Virtual Reality made its way into the line-up of attractions at Knott’s Scary Farm this year, but it didn’t last for long. Fear VR, as it was called, was announced with great enthusiasm by Knott’s Berry Farm earlier this month. Unfortunately, it wasn’t met with as much enthusiasm by mental health advocates who have claimed the attraction stigmatized and denigrated mentally ill individuals.
This late in the season, Knott’s found itself unable to correct course with an alternative attraction in response to the community’s campaign against the Fear VR. Instead, it decided to shut down the attraction out of respect for those that struggle with mental illness.
The VR experience revolved around the story of a possessed girl in a mental health facility. It’s original name was Fear VR: 5150, referencing a section of the California Welfare and Institutions Code that authorizes involuntary confinement of individuals with mental disorders that pose a danger to others or themselves. This was one of the triggers for mental health advocates who felt it was insensitive to families that have had to enact a 5150 for their loved ones.

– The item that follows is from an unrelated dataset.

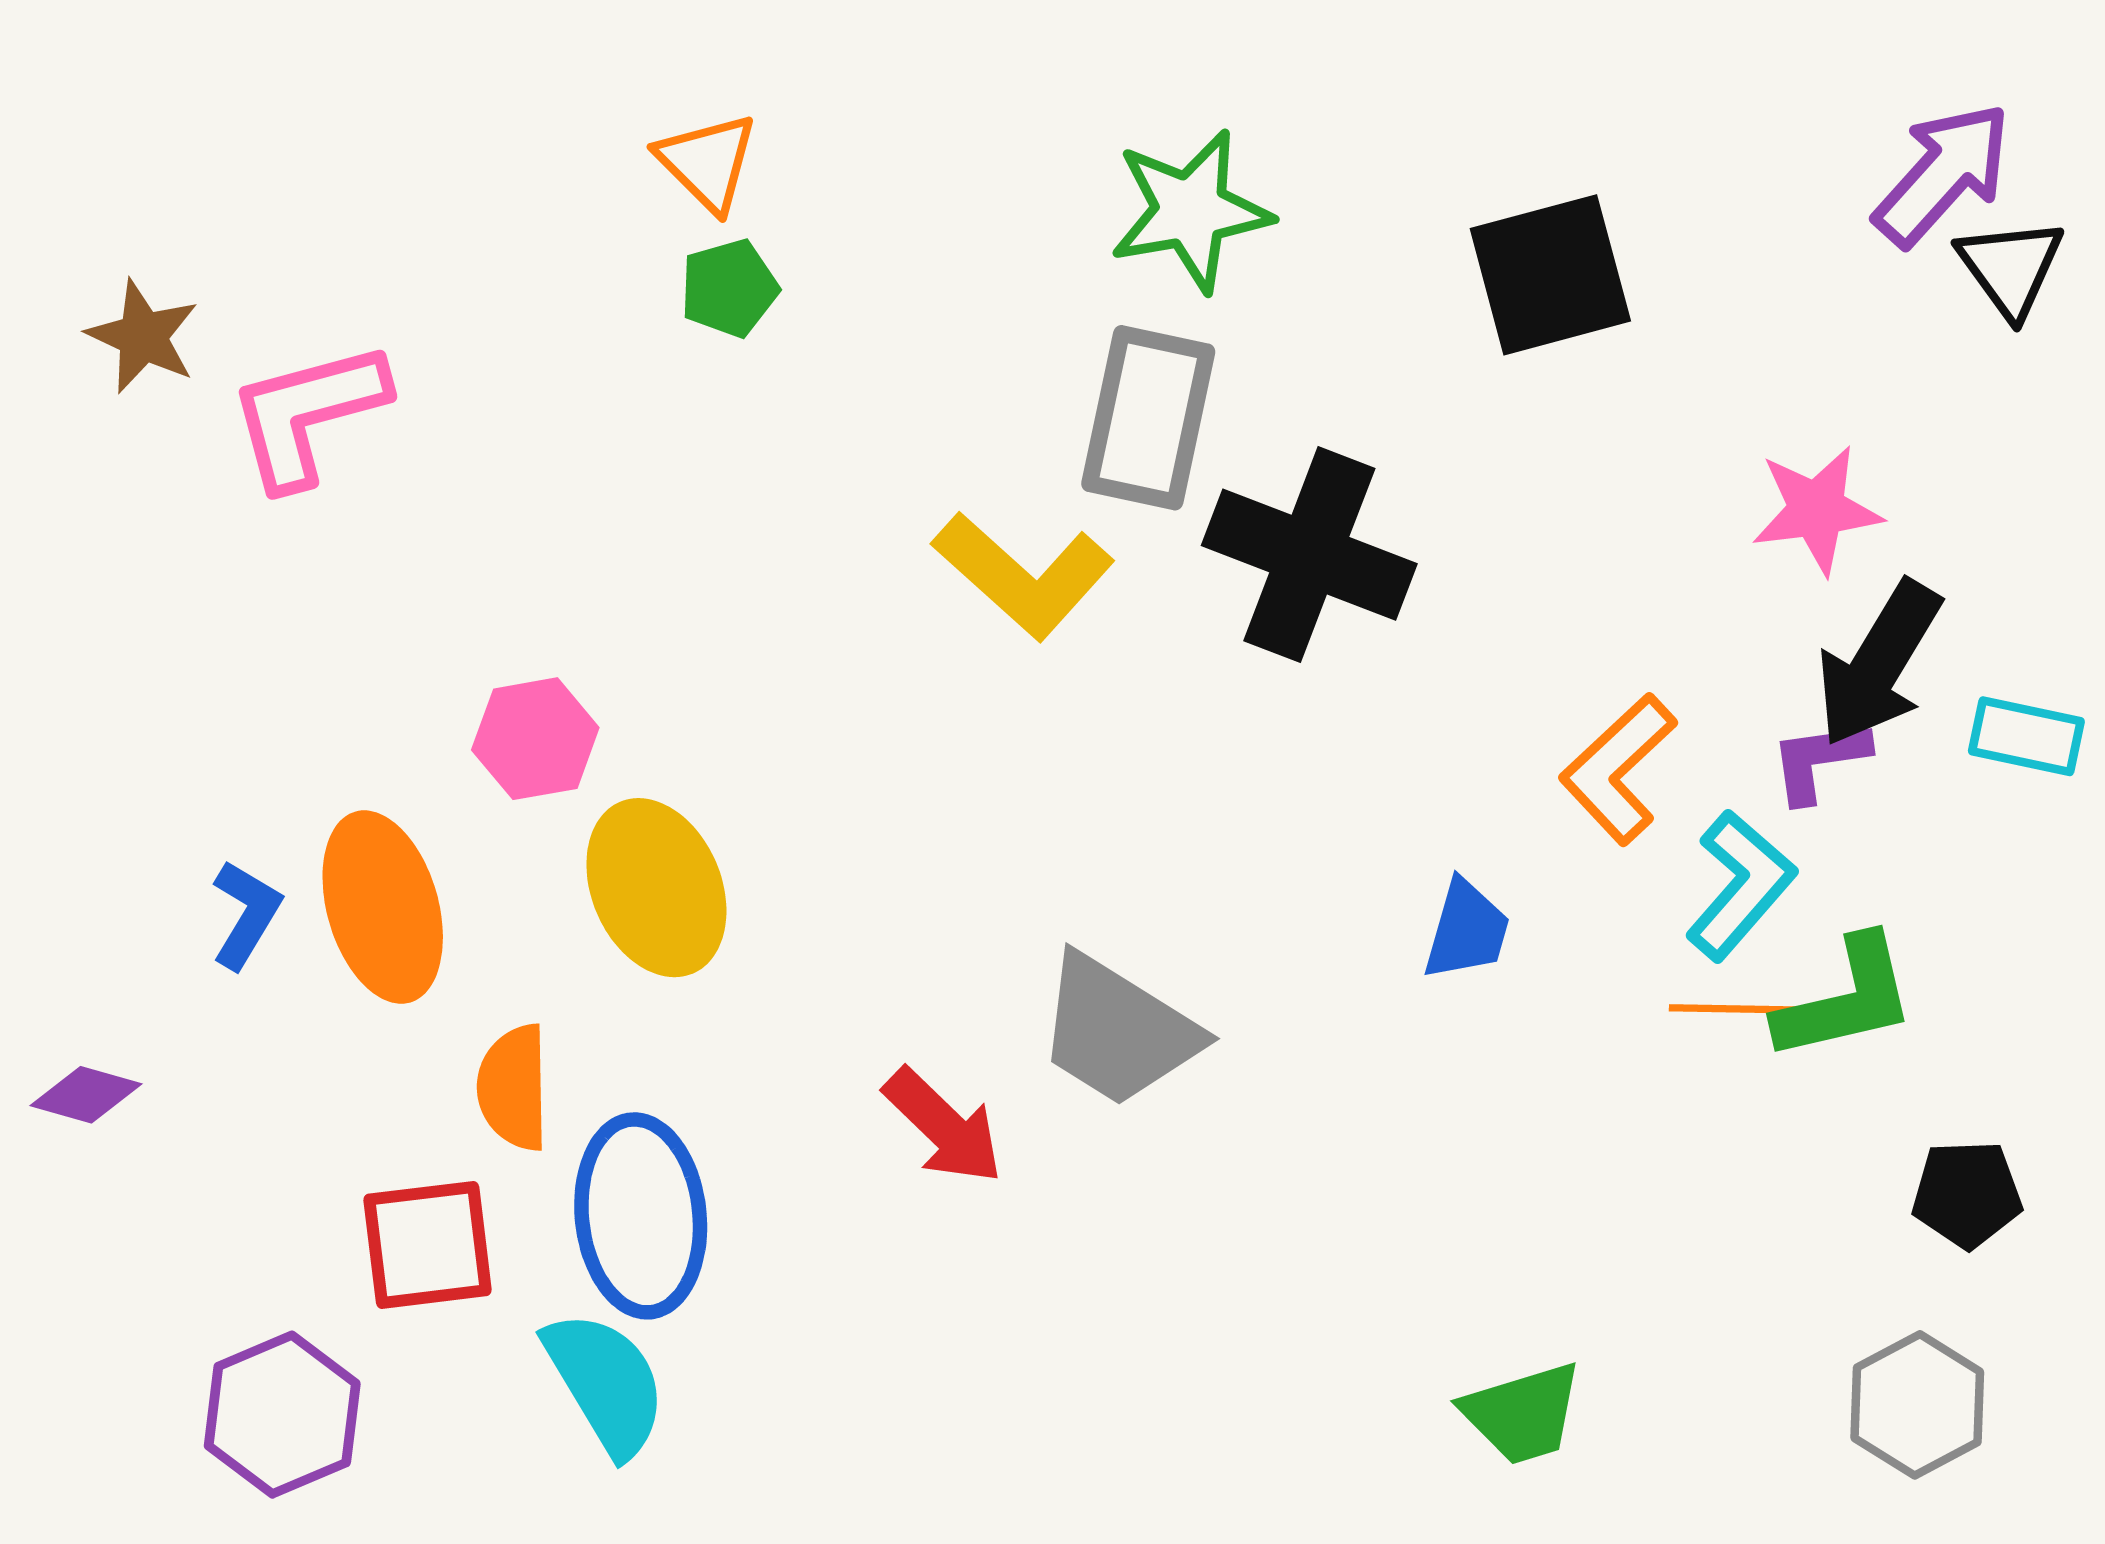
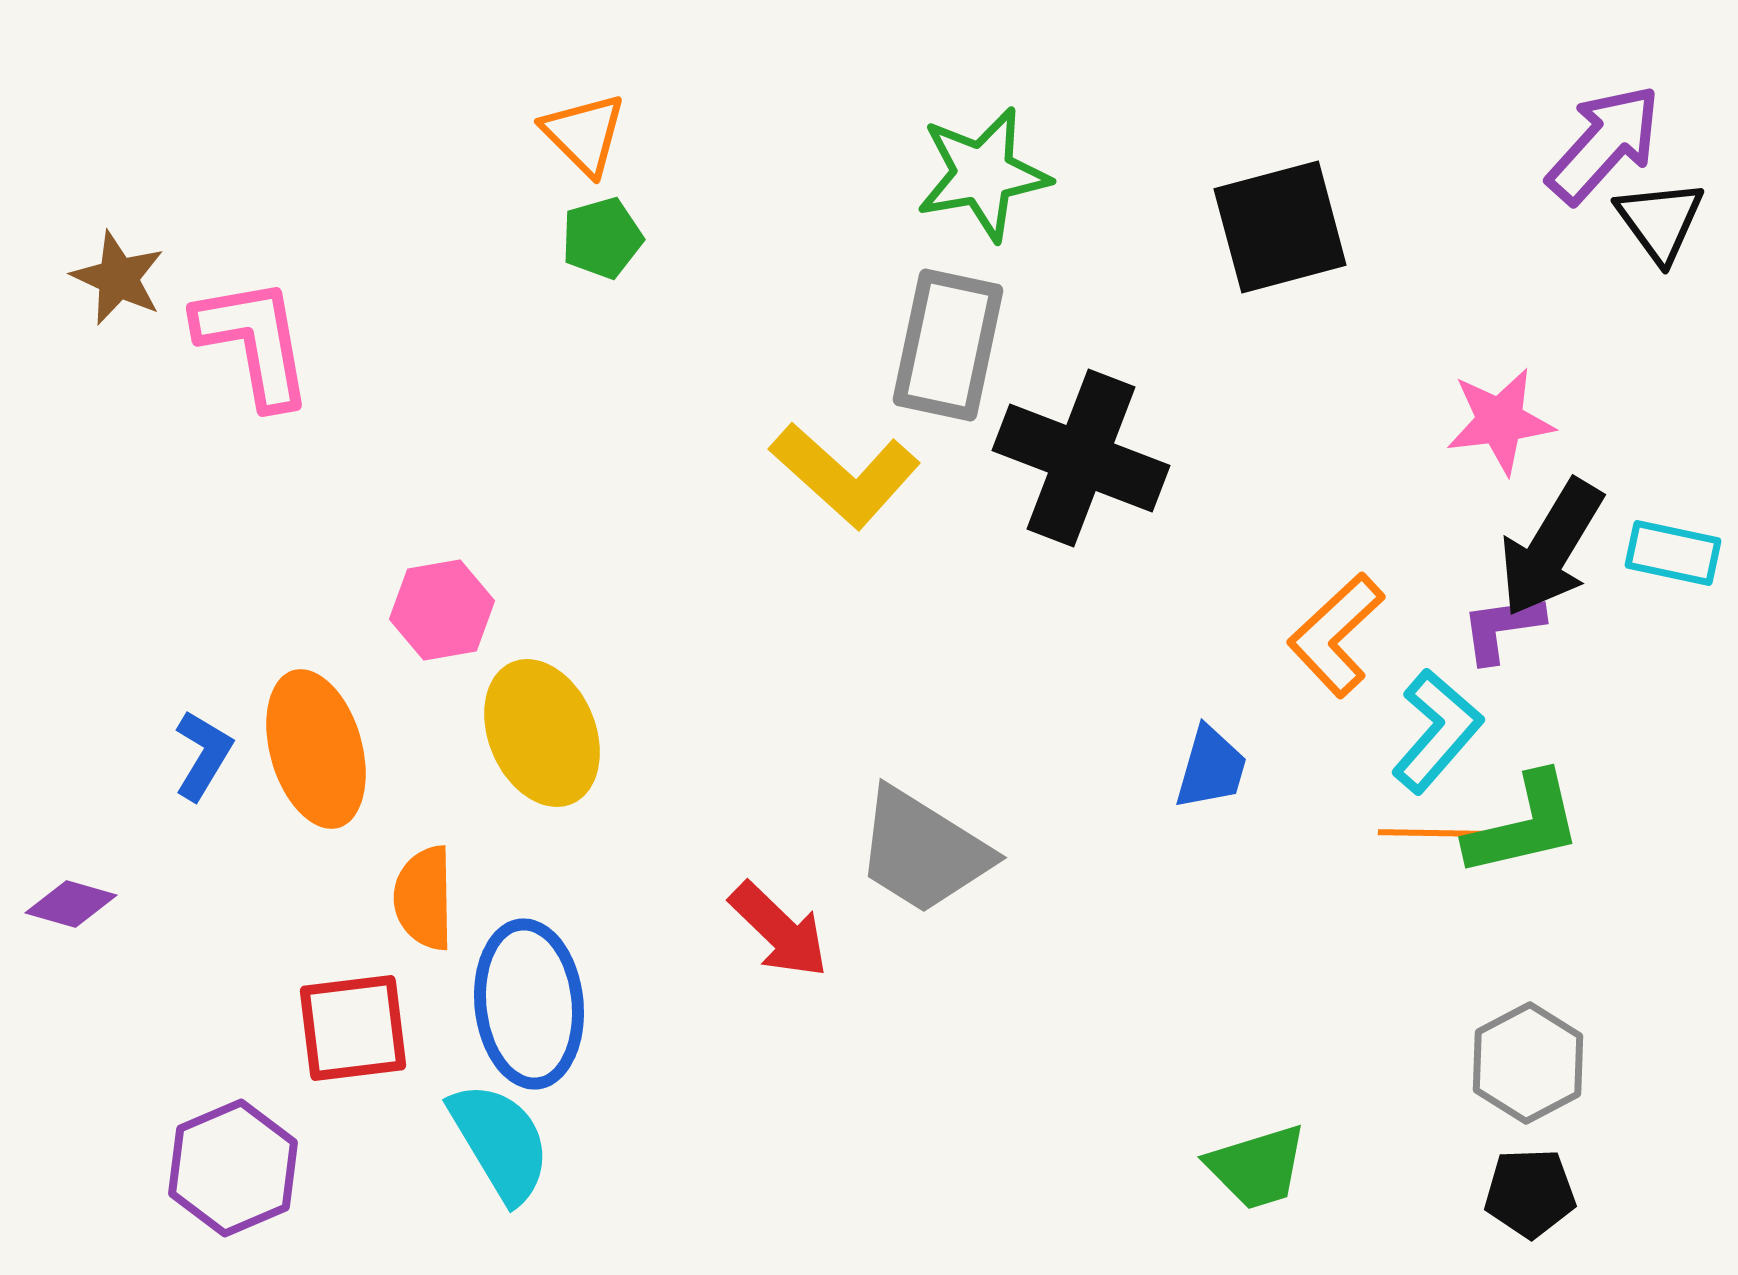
pink L-shape: (308, 414) -> (254, 342), turned 95
cyan rectangle: (2026, 736) -> (1673, 553), moved
black pentagon: (1967, 1194) -> (1530, 1193), moved
gray hexagon: (1917, 1405) -> (1528, 1063), moved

In a statement put out by Knott’s Berry Farm and its parent company, Cedar Fair, officials responded to requests for the ride’s closure:
“Over the past week, we have heard from a number of people expressing concern that one of our temporary, Halloween attractions — Fear VR — is hurtful to those who suffer from mental illness. Contrary to some traditional and social media accounts, the attraction’s story and presentation were never intended to portray mental illness.”